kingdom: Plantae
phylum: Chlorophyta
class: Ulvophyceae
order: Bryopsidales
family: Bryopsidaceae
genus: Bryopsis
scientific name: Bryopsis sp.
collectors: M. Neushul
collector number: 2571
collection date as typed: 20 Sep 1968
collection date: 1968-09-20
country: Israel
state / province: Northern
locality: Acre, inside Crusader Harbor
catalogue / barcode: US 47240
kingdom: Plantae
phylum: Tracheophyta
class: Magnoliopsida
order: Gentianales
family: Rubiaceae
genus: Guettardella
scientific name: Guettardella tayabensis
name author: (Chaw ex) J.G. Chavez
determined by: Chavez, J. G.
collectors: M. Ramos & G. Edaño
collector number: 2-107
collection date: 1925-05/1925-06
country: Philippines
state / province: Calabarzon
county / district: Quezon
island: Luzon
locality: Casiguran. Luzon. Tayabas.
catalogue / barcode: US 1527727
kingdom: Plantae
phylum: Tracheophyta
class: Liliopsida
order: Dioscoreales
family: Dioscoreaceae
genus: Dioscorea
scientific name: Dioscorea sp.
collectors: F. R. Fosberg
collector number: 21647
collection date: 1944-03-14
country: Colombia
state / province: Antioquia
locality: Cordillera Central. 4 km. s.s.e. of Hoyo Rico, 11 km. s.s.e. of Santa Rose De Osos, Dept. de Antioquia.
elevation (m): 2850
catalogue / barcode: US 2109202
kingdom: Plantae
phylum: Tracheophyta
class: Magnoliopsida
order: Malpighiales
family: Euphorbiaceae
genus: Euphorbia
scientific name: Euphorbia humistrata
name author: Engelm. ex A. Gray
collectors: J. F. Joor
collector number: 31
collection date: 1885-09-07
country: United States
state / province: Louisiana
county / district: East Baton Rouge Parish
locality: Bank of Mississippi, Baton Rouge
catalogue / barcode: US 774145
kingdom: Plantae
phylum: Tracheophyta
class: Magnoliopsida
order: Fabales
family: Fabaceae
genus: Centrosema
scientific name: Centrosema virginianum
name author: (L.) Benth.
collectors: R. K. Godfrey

^^^^^^^^^^^^^^^^

__PROMPT__
Return every line of the items above unchanged and in the same order.

__EXERCISE RESPONSE__
kingdom: Plantae
phylum: Chlorophyta
class: Ulvophyceae
order: Bryopsidales
family: Bryopsidaceae
genus: Bryopsis
scientific name: Bryopsis sp.
collectors: M. Neushul
collector number: 2571
collection date as typed: 20 Sep 1968
collection date: 1968-09-20
country: Israel
state / province: Northern
locality: Acre, inside Crusader Harbor
catalogue / barcode: US 47240
kingdom: Plantae
phylum: Tracheophyta
class: Magnoliopsida
order: Gentianales
family: Rubiaceae
genus: Guettardella
scientific name: Guettardella tayabensis
name author: (Chaw ex) J.G. Chavez
determined by: Chavez, J. G.
collectors: M. Ramos & G. Edaño
collector number: 2-107
collection date: 1925-05/1925-06
country: Philippines
state / province: Calabarzon
county / district: Quezon
island: Luzon
locality: Casiguran. Luzon. Tayabas.
catalogue / barcode: US 1527727
kingdom: Plantae
phylum: Tracheophyta
class: Liliopsida
order: Dioscoreales
family: Dioscoreaceae
genus: Dioscorea
scientific name: Dioscorea sp.
collectors: F. R. Fosberg
collector number: 21647
collection date: 1944-03-14
country: Colombia
state / province: Antioquia
locality: Cordillera Central. 4 km. s.s.e. of Hoyo Rico, 11 km. s.s.e. of Santa Rose De Osos, Dept. de Antioquia.
elevation (m): 2850
catalogue / barcode: US 2109202
kingdom: Plantae
phylum: Tracheophyta
class: Magnoliopsida
order: Malpighiales
family: Euphorbiaceae
genus: Euphorbia
scientific name: Euphorbia humistrata
name author: Engelm. ex A. Gray
collectors: J. F. Joor
collector number: 31
collection date: 1885-09-07
country: United States
state / province: Louisiana
county / district: East Baton Rouge Parish
locality: Bank of Mississippi, Baton Rouge
catalogue / barcode: US 774145
kingdom: Plantae
phylum: Tracheophyta
class: Magnoliopsida
order: Fabales
family: Fabaceae
genus: Centrosema
scientific name: Centrosema virginianum
name author: (L.) Benth.
collectors: R. K. Godfrey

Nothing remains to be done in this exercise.